These are not the same thing, although they are often confused. Generally speaking, surgery involves cutting into the body to repair, remove, or readjust tissue or organs. A procedure, on the other hand, can involve looking into the body but usually does not involve making a new incision. Any intervention is most often carried out through a naturally occurring orifice.

Appendectomy, cholecystectomy, craniotomy, and total hip/knee arthroplasty are all examples of surgeries. Surgeries are performed under sterile conditions in the operating room. They usually involve general anesthesia, which includes placing a breathing tube in the trachea.

Lithotripsy, kidney/ureteral stent placement, cardiac catheterization, lumbar puncture, IUD placement, colonoscopy, and EGD are all examples of procedures. They may be done in an operating room or a procedure room and involve some level of sedation, but usually not general anesthesia. Patients may remain awake or at least breathe on their own without a breathing tube in their airway.

Why does this matter? Because words matter. Words need to be precise and concise when discussing medical issues. Both doctors and patients routinely fail to do this well, and when words are imprecise, the message gets lost. I have plenty of patients tell me they had a “surgery,” but when I ask deeper questions, it’s clear they had a procedure—which changes the things I think about and am concerned about. For example, colonoscopies are fairly routine with relatively low complication rates. A surgery to remove part of your small bowel and reattach the two ends, on the other hand, is a major operation, and the downstream potential complications are obviously not the same.

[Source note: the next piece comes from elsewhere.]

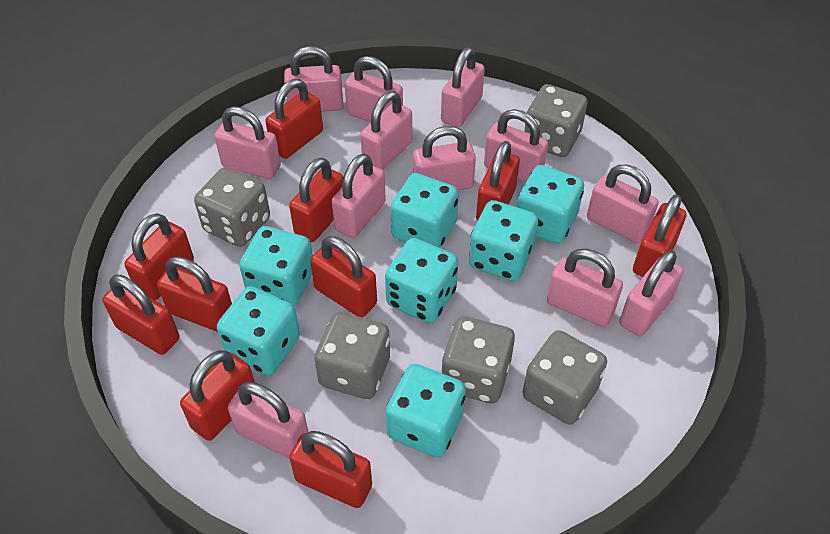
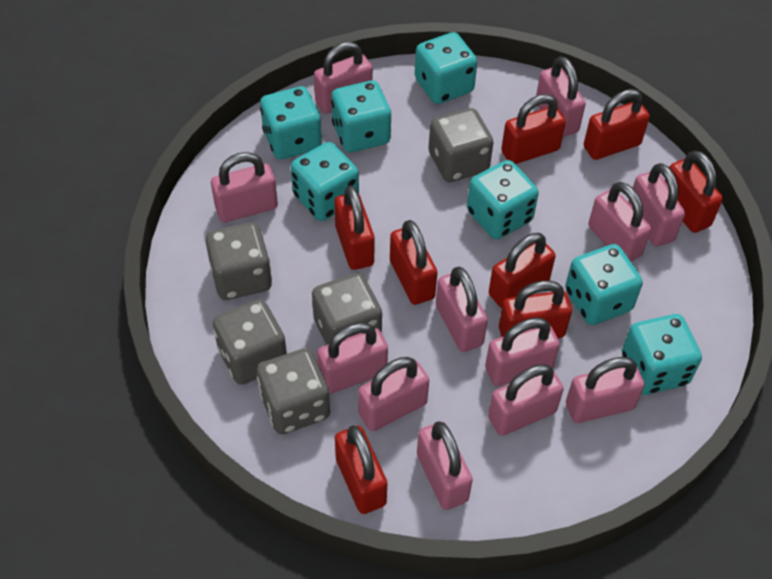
red padlock: 10 -> 8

Doctors can better understand and accommodate this distinction because of our deeper knowledge of medical concepts. I think patients and their loved ones are harmed the most because they don’t understand the details.

As an ER doctor, I routinely get asked if I do surgery. The answer is no—I do procedures. The most common ones include laceration repairs, skin/superficial abscess drainage, intubations, chest tubes, lumbar punctures, arthrocentesis, and draining fluid from around the lungs or abdomen. Some are “clean” and some are “sterile” procedures, but they are not performed under full operating room conditions.

The level of sterility varies based on the procedure. Laceration repairs and abscess drainage involve the skin and are clean procedures. The laceration will be washed before the skin is closed, but your skin is not sterile—everyone has bacteria on their skin. Washing the skin around a laceration before closing it doesn’t make it sterile. Draining an abscess (a pocket of purulent material, or “pus”) obviously involves bacteria, so making the skin sterile before spilling the pus out provides no benefit. Wearing clean gloves is adequate, and studies don’t support the need for sterile gloves or keeping the entire procedure sterile.

Putting needles into sterile spaces, on the other hand (i.e., entering the inside of the body into a normally sterile space), requires sterilizing the skin around the insertion site. You don’t want to introduce bacteria into the body. Sterile gloves are required.